© JUNGE FREIHEIT Verlag GmbH & Co.  www.jungefreiheit.de  22/09 22. Mai 2009

Fingerzeige eines höheren Lebens
Nachruf: Zum Tod des Philosophen Manfred Riedel
Harald Seubert

Am Tag nach seinem 73. Geburtstag ist der Philosoph Manfred Riedel in Erlangen gestorben. Er war unter den Philosophen seiner Generation eine Ausnahmeerscheinung.
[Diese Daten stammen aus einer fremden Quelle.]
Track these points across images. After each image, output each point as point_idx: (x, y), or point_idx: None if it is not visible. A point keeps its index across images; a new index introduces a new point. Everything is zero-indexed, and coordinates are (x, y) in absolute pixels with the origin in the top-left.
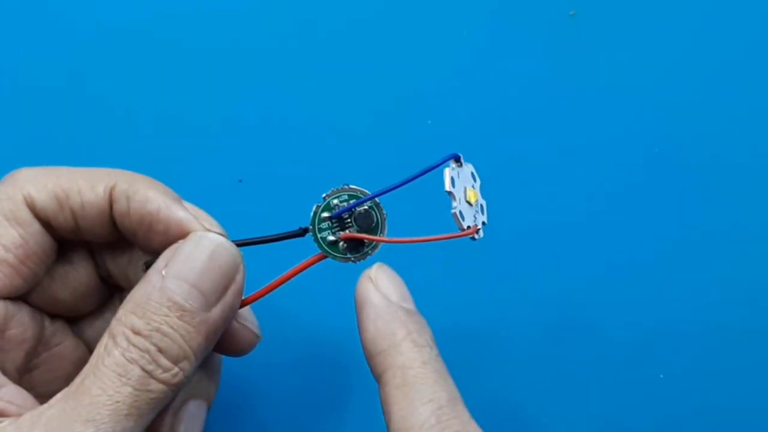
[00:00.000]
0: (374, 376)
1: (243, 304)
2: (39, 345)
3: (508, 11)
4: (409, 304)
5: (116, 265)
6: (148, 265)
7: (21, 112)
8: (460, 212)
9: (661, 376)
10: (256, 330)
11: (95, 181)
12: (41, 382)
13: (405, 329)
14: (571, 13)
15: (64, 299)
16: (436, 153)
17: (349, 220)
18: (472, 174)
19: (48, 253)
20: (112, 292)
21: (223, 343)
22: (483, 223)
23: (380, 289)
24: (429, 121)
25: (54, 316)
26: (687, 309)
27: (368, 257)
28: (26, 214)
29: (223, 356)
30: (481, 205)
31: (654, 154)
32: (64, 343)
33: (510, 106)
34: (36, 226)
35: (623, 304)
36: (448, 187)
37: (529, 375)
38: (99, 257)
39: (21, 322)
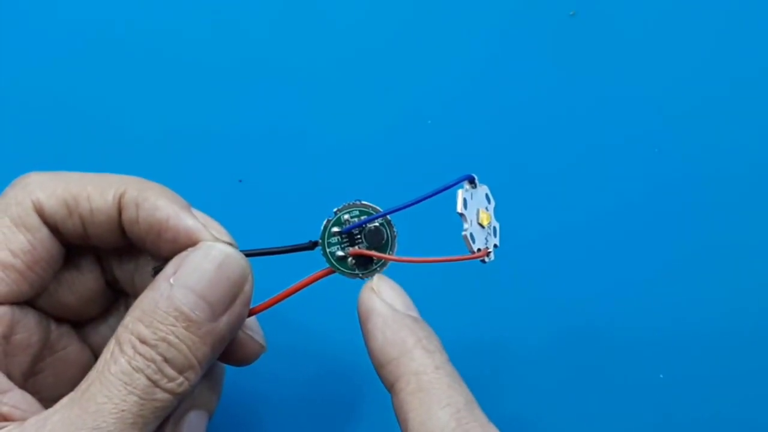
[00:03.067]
0: (386, 385)
1: (250, 314)
2: (44, 349)
3: (508, 11)
4: (414, 313)
5: (123, 271)
6: (156, 271)
7: (26, 115)
8: (471, 234)
9: (661, 376)
10: (262, 340)
11: (105, 187)
12: (46, 386)
13: (414, 336)
14: (571, 13)
15: (71, 304)
16: (436, 153)
17: (359, 236)
18: (487, 195)
19: (56, 259)
20: (117, 296)
21: (227, 352)
22: (495, 246)
23: (384, 298)
24: (429, 121)
25: (60, 320)
26: (688, 310)
27: (376, 274)
28: (35, 220)
29: (227, 366)
30: (494, 228)
31: (654, 154)
32: (70, 347)
33: (509, 106)
34: (44, 232)
35: (624, 306)
36: (460, 208)
37: (531, 375)
38: (106, 262)
39: (27, 327)
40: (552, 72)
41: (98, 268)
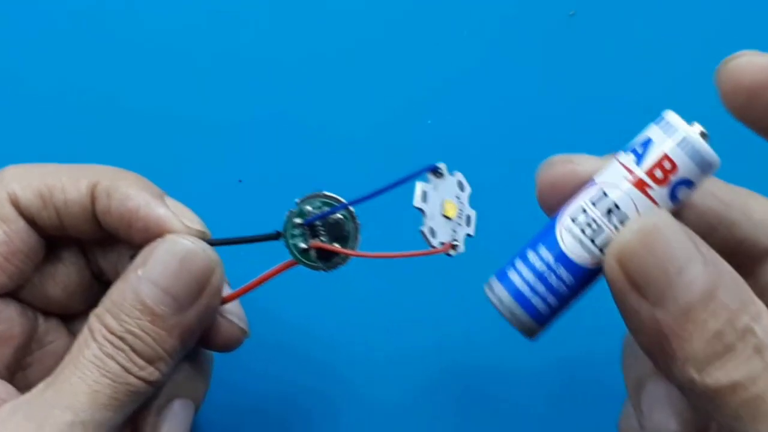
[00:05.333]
0: None
1: (222, 302)
2: (32, 342)
3: (508, 11)
4: None
5: (107, 262)
6: (133, 258)
7: (25, 114)
8: (430, 229)
9: None
10: (243, 325)
11: (79, 177)
12: (35, 380)
13: None
14: (571, 13)
15: (56, 297)
16: (436, 154)
17: (321, 228)
18: (460, 183)
19: (35, 251)
20: (104, 289)
21: (207, 338)
22: (468, 235)
23: None
24: (429, 121)
25: (48, 314)
26: None
27: (340, 267)
28: (10, 212)
29: (228, 365)
30: (468, 216)
31: None
32: (59, 341)
33: (509, 105)
34: (20, 224)
35: None
36: (416, 202)
37: (530, 376)
38: (90, 254)
39: (8, 318)
40: (552, 72)
41: (83, 260)
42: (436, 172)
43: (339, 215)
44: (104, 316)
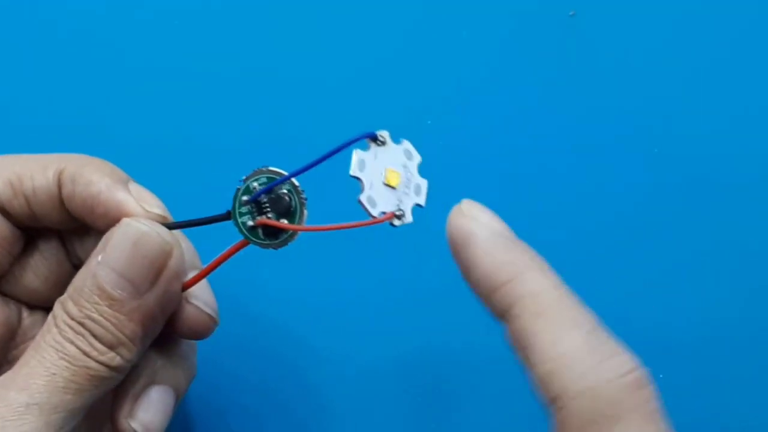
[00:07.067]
0: (497, 313)
1: (184, 287)
2: (17, 336)
3: (508, 11)
4: (513, 235)
5: (84, 251)
6: None
7: (25, 113)
8: (368, 198)
9: (661, 376)
10: (212, 312)
11: (47, 165)
12: None
13: (526, 256)
14: (571, 13)
15: (37, 288)
16: (436, 153)
17: (266, 204)
18: (407, 152)
19: (9, 241)
20: None
21: (174, 324)
22: (418, 205)
23: (482, 221)
24: (429, 122)
25: (33, 307)
26: (688, 310)
27: (289, 243)
28: None
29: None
30: (418, 185)
31: (654, 155)
32: None
33: (509, 106)
34: None
35: (623, 305)
36: (353, 171)
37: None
38: (69, 245)
39: None
40: (552, 72)
41: (62, 251)
42: (376, 140)
43: (283, 190)
44: (66, 302)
Zuerst Schüler von Ernst Bloch in Leipzig, verließ er die DDR in den frühen sechziger Jahren und beendete seine Studien bei Karl Löwith und Hans-Georg Gadamer in Heidelberg.

Ausgehend von der Promotionsschrift legte er in frühen Jahren eine Reihe bedeutender Untersuchungen über Hegel vor. Gegen den beginnenden Linksmarxismus vermochte er die alteuropäischen aristotelischen Wurzeln Hegelschen Denkens freizulegen. Folgerichtig galt seine Habilitationsschrift Begriff und Sache der bürgerlichen Gesellschaft. Eine Reihe grundlegender begriffsgeschichtlicher Untersuchungen hat Riedel im Laufe der Zeit dazu publiziert.
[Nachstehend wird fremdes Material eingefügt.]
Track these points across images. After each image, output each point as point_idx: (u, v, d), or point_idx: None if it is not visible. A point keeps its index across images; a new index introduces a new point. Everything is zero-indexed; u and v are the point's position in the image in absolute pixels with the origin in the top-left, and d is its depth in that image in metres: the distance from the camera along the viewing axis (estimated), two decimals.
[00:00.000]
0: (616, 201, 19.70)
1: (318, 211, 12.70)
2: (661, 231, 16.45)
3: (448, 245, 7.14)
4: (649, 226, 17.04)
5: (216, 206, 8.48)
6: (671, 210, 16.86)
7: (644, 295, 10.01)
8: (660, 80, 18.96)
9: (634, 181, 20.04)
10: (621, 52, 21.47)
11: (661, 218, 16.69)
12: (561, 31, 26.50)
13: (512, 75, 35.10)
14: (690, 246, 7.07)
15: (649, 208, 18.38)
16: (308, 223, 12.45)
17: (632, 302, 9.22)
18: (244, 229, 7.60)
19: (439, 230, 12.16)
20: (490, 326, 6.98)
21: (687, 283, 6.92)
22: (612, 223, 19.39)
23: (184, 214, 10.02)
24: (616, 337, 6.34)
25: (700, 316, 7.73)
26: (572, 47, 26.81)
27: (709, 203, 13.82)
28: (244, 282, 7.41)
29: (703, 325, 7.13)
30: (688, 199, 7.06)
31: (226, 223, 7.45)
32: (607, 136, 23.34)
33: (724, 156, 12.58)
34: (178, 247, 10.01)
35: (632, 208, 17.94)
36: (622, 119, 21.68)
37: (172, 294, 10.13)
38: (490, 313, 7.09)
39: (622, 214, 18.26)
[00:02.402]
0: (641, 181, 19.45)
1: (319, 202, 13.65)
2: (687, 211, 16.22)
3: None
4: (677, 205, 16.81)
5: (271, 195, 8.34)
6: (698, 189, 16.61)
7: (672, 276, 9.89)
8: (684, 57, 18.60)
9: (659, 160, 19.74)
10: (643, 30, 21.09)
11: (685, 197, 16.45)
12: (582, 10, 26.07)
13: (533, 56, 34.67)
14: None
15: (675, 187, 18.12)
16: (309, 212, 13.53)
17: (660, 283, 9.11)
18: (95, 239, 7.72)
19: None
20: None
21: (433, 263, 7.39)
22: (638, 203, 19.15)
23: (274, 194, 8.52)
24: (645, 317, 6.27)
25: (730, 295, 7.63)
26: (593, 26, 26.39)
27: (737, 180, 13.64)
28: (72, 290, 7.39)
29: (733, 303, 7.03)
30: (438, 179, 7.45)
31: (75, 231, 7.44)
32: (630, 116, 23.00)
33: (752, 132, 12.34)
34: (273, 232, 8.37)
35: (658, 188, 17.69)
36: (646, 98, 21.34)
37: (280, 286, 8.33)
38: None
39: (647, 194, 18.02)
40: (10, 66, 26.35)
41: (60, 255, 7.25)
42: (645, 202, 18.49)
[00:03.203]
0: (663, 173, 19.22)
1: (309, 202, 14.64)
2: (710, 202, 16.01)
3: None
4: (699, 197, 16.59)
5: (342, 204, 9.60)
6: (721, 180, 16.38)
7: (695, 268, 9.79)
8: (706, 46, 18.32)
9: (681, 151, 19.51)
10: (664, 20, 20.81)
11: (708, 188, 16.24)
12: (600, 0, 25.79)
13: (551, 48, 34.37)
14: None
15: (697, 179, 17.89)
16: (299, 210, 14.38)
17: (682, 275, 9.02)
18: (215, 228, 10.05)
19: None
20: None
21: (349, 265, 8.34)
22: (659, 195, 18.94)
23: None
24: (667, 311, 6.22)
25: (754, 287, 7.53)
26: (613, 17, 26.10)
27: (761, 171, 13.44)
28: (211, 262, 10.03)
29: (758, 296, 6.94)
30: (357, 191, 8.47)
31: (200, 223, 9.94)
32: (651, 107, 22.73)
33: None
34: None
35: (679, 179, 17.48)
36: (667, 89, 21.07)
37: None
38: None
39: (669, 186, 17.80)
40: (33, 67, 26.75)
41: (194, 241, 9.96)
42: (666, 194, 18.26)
Es folgten lange Jahre der Lehrtätigkeit als Ordinarius in Erlangen zwischen 1971 und 1993. Riedel gab der Fränkischen Universität ein unverkennbares philosophisches Gesicht. Von Hegel ging der Blick weit zurück zu den Anfängen griechischen Denkens und voraus zu Heidegger und Nietzsche. Die spekulative Bedeutung hörender (akroamatischer) Philosophie hat Riedel erstmals von Grund auf entwickelt. Von 1993 bis zu seiner Emeritierung 2004 wirkte er als Ordinarius für Praktische Philosophie im vollen aristotelischen Sinne des Wortes an der Martin Luther-Universität Halle-Wittenberg nahe seinem Herkunftsort.
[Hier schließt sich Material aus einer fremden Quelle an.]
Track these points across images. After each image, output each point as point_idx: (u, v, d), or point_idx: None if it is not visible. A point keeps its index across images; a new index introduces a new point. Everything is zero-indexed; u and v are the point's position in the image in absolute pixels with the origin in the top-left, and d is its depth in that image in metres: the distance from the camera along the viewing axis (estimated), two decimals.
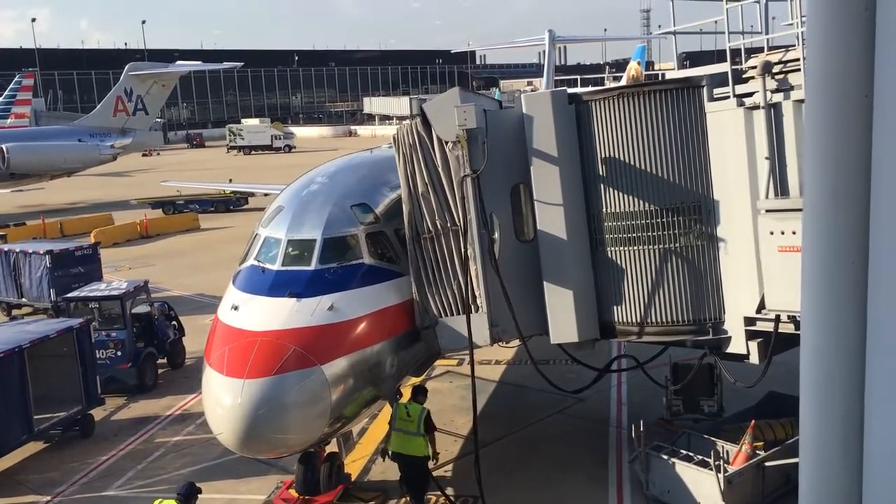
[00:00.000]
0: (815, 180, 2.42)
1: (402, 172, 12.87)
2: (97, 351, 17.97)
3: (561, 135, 12.27)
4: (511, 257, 12.54)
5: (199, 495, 10.81)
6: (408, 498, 13.04)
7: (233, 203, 47.75)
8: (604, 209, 12.34)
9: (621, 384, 18.02)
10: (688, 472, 12.25)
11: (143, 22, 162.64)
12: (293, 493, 12.83)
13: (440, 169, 12.62)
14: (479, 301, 12.44)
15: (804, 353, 2.51)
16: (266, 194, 48.44)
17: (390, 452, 12.91)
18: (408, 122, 13.47)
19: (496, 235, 12.46)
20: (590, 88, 17.85)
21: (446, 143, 12.43)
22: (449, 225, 12.59)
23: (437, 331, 12.78)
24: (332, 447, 13.26)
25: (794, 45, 11.57)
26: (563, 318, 12.40)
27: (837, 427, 2.45)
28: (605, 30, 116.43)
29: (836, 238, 2.38)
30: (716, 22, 11.80)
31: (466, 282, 12.35)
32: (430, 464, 13.06)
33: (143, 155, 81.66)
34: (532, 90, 61.45)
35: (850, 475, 2.42)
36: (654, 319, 12.13)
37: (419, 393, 13.50)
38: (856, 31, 2.27)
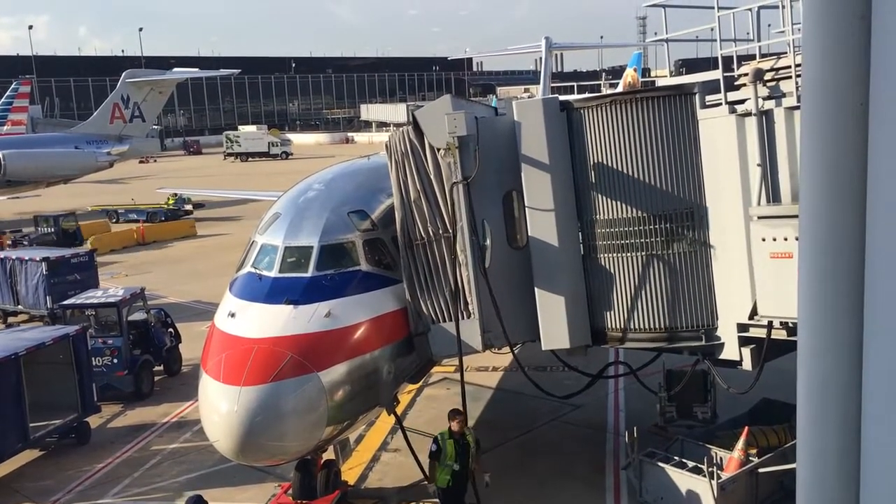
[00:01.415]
0: (812, 187, 2.43)
1: (395, 179, 12.88)
2: (93, 358, 17.98)
3: (552, 142, 12.30)
4: (503, 264, 12.57)
5: None
6: None
7: (164, 214, 47.54)
8: (596, 216, 12.37)
9: (618, 391, 18.06)
10: (681, 479, 12.26)
11: (141, 29, 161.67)
12: (290, 498, 12.85)
13: (432, 176, 12.65)
14: (470, 307, 12.49)
15: (801, 357, 2.52)
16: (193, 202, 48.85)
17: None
18: (400, 128, 13.50)
19: (487, 242, 12.49)
20: (584, 95, 17.86)
21: (438, 150, 12.47)
22: (441, 231, 12.61)
23: (429, 337, 12.78)
24: (329, 454, 13.26)
25: (785, 53, 11.64)
26: (554, 324, 12.42)
27: (834, 431, 2.46)
28: (602, 37, 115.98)
29: (833, 243, 2.39)
30: (712, 29, 11.83)
31: (455, 288, 12.40)
32: (432, 489, 12.64)
33: (140, 162, 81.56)
34: (529, 97, 61.45)
35: (847, 480, 2.43)
36: (646, 326, 12.16)
37: (449, 416, 12.85)
38: (851, 39, 2.27)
Die Liebe des in Etzoldshain nahe Zeitz Geborenen gehörte lebenslang dem Alten Reich, diesem „vergessenen Land“ und seinen Spuren in der Gegenwart. Gegen alle Tendenzen widmete er sein persönlichstes Buch 1990 der „Zeitkehre“, Erinnerung und Vorklang in ein geeintes Deutschland, wie es so nicht Realität werden sollte. Großen, tief musikalischen Studien zu Dichtung und Philosophie, vor allem zu Stefan George und dem „Geheimen Deutschland“ widmete er die Arbeit seiner letzten Jahre (JF 12/07). Als er in Deutschland lange schon nicht mehr lehrte, las er in Neapel, der ihm seit Aufenthalten mit Löwith vertrauten Stadt im Süden, wo sich Christentum, Rom und griechische Antike berühren.

 Manfred Riedel war ein großartiger Doktorvater und philosophischer Lehrer. Seine Vorlesungen und Seminare, vor allem aber das Gespräch mit ihm eröffneten, worum es ihm vor allem ging: Fingerzeige eines höheren, schöneren Lebens. Seine Philosophie war unabhängig vom Zeitgeist; nicht polemisch, sondern eirenisch von Natur, ließ sie die Banalität der späten Moderne hinter sich. Sein Vermächtnis bleibt.